● PROBLEM REQUIREMENTS: Copy out every line of the data below exactly as it appears, leaving out the pictures.

● ENTRIES SHOWN:
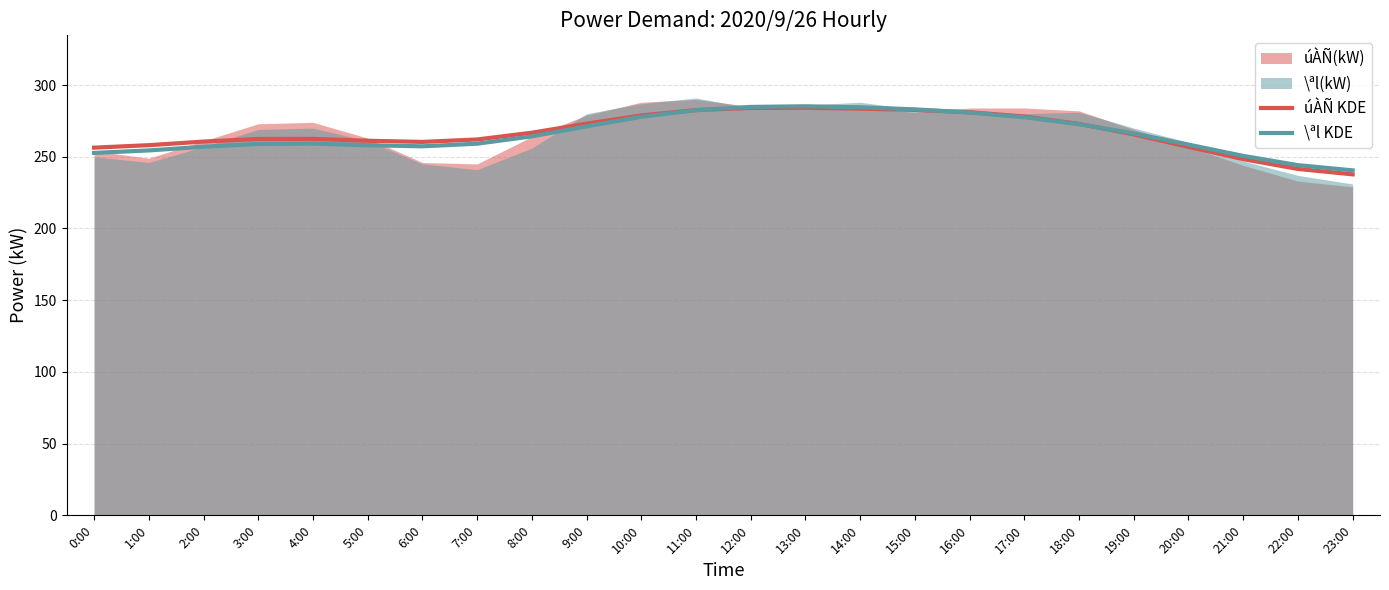

Reading right to left, extract all data points from this chart.

úÀÑ KDE: 237.7	241.5	248.3	256.9	265.6	272.9	278.0	281.1	282.6	283.5	284.1	284.1	282.5	278.8	273.1	266.8	262.1	260.3	261.1	262.5	262.4	260.6	258.1	256.3
\ªl KDE: 240.5	244.2	250.6	258.5	266.3	272.8	277.6	280.8	283.0	284.5	285.2	284.7	282.5	277.9	271.2	264.2	259.1	257.3	258.0	259.2	259.0	257.0	254.4	252.7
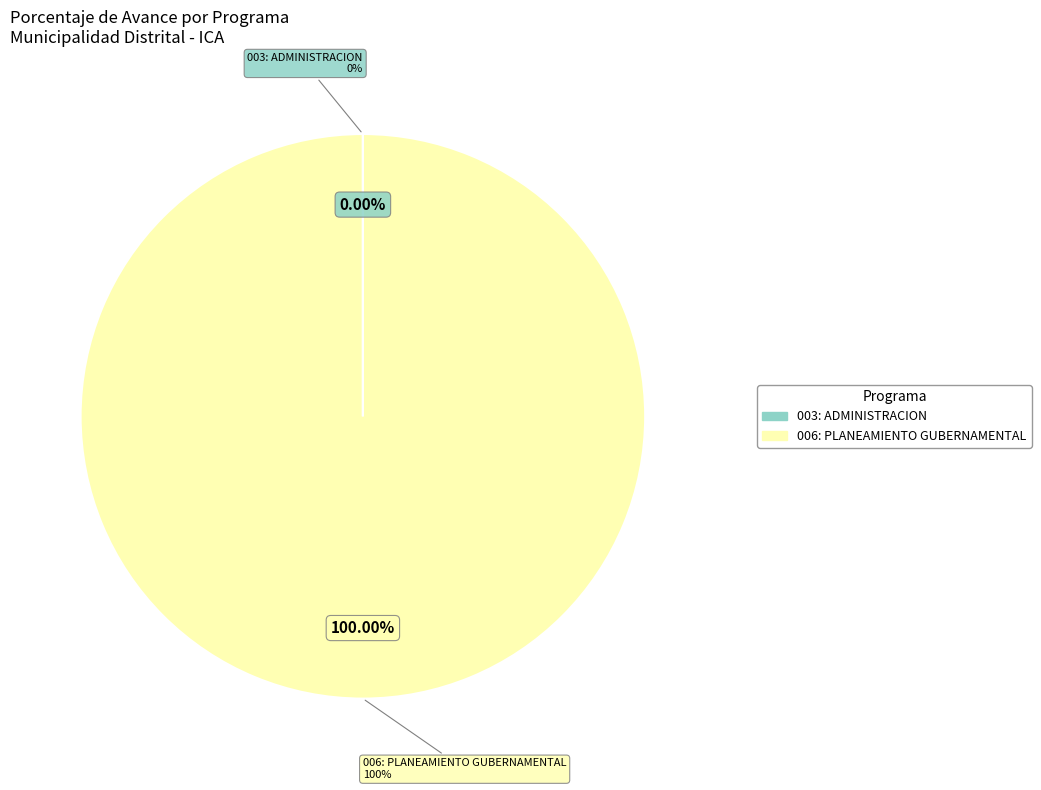

How much of the chart is everything except 003: ADMINISTRACION?

100.0%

● EXPECTED OUTPUT:
Reading right to left, extract all data points from this chart.

úÀÑ KDE: 237.7	241.5	248.3	256.9	265.6	272.9	278.0	281.1	282.6	283.5	284.1	284.1	282.5	278.8	273.1	266.8	262.1	260.3	261.1	262.5	262.4	260.6	258.1	256.3
\ªl KDE: 240.5	244.2	250.6	258.5	266.3	272.8	277.6	280.8	283.0	284.5	285.2	284.7	282.5	277.9	271.2	264.2	259.1	257.3	258.0	259.2	259.0	257.0	254.4	252.7

How much of the chart is everything except 003: ADMINISTRACION?

100.0%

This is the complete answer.